Edwin Lineham

Personal information
- Full name: Edwin Lineham
- Born: 28 April 1879 Portsmouth, Hampshire, England
- Died: 12 August 1949 (aged 70) Portsmouth, Hampshire, England
- Batting: Unknown

Domestic team information
- 1898: Hampshire

Career statistics
| Competition | First-class |
| Matches | 1 |
| Runs scored | 0 |
| Batting average | 0.00 |
| 100s/50s | –/– |
| Top score | 0* |
| Catches/stumpings | –/– |
- Source: Cricinfo, 14 January 2010

= Edwin Lineham =

English cricketer

Edwin Lineham (28 April 1879 — 12 August 1949) was an English first-class cricketer.
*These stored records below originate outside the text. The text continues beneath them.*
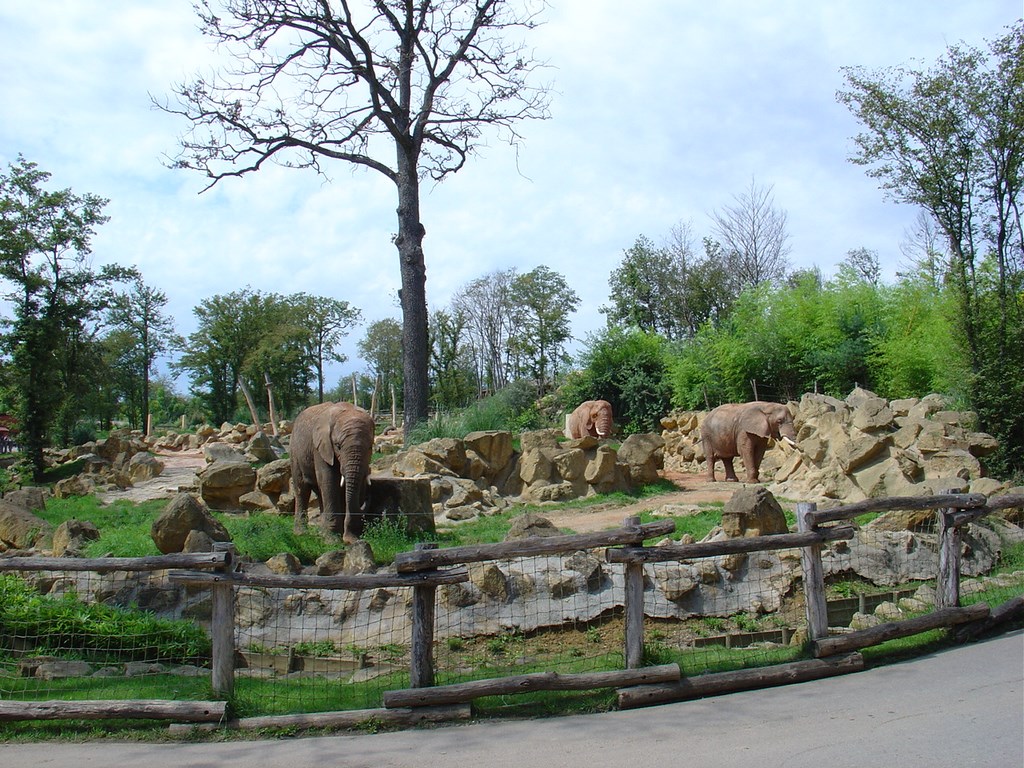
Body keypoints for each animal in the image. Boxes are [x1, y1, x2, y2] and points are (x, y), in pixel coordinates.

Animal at [290, 401, 375, 543]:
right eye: (338, 446)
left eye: (370, 447)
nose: (368, 498)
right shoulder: (321, 447)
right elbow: (329, 480)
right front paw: (332, 541)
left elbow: (359, 482)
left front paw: (352, 539)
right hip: (295, 451)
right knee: (302, 489)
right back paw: (301, 534)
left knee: (320, 492)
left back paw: (321, 533)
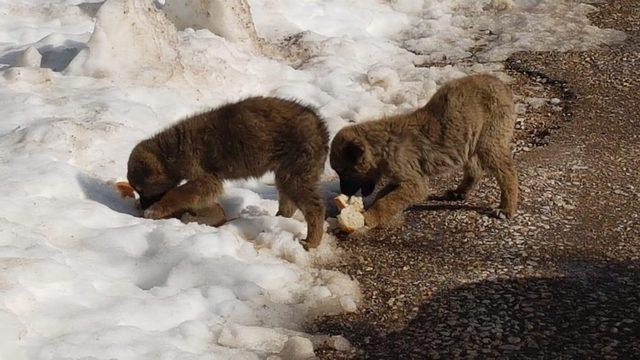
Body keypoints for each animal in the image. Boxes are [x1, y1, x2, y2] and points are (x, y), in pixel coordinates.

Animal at [130, 96, 330, 248]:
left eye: (142, 190)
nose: (142, 206)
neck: (172, 151)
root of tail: (320, 126)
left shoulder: (203, 176)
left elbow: (179, 192)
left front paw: (157, 209)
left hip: (296, 171)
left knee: (314, 207)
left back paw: (312, 240)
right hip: (287, 172)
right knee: (289, 201)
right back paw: (279, 219)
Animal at [332, 74, 516, 231]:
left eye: (344, 170)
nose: (345, 193)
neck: (382, 146)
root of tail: (501, 84)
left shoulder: (414, 182)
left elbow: (387, 201)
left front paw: (369, 216)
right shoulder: (399, 179)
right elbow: (383, 194)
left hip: (490, 141)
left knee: (507, 173)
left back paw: (506, 208)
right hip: (469, 142)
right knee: (475, 169)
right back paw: (459, 192)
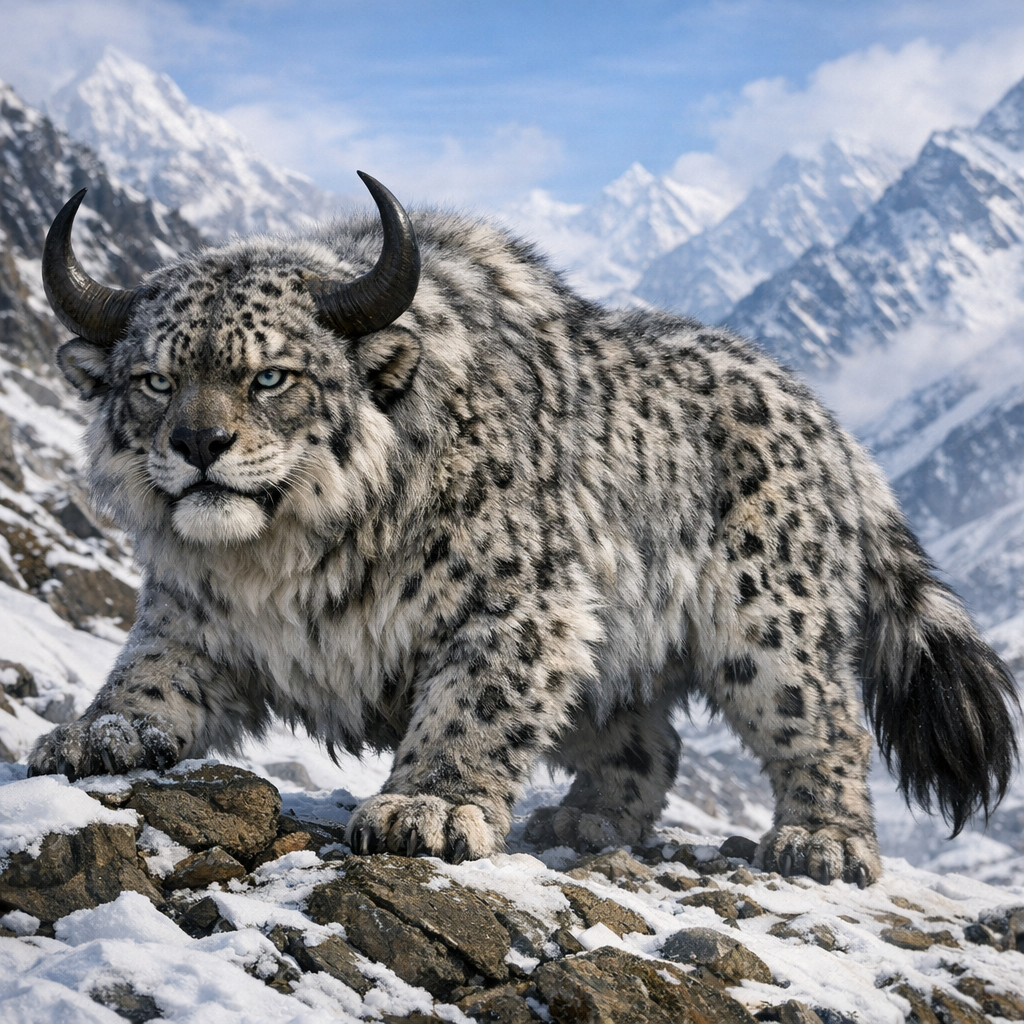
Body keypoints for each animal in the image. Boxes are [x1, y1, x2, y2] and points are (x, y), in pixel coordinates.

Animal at [29, 172, 1020, 886]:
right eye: (154, 378)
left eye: (271, 374)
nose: (199, 444)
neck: (280, 563)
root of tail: (830, 423)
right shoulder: (193, 611)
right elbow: (152, 671)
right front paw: (98, 733)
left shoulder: (518, 606)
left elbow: (475, 706)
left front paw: (425, 809)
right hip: (619, 659)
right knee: (649, 742)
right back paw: (585, 818)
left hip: (771, 628)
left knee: (825, 725)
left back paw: (823, 841)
Lineham was born in the Landport district of Portsmouth in April 1879. He made a single appearance in first-class cricket for Hampshire against Lancashire at Old Trafford in the 1898 County Championship. Batting twice in the match, he was dismissed without scoring by Johnny Briggs in Hampshire's first innings, while in their second innings he was promoted from the middle order to open the batting alongside Ledger Hill, but ended Hampshire's brief one over innings unbeaten without scoring. Lineham died in Fratton, Portsmouth aged 70.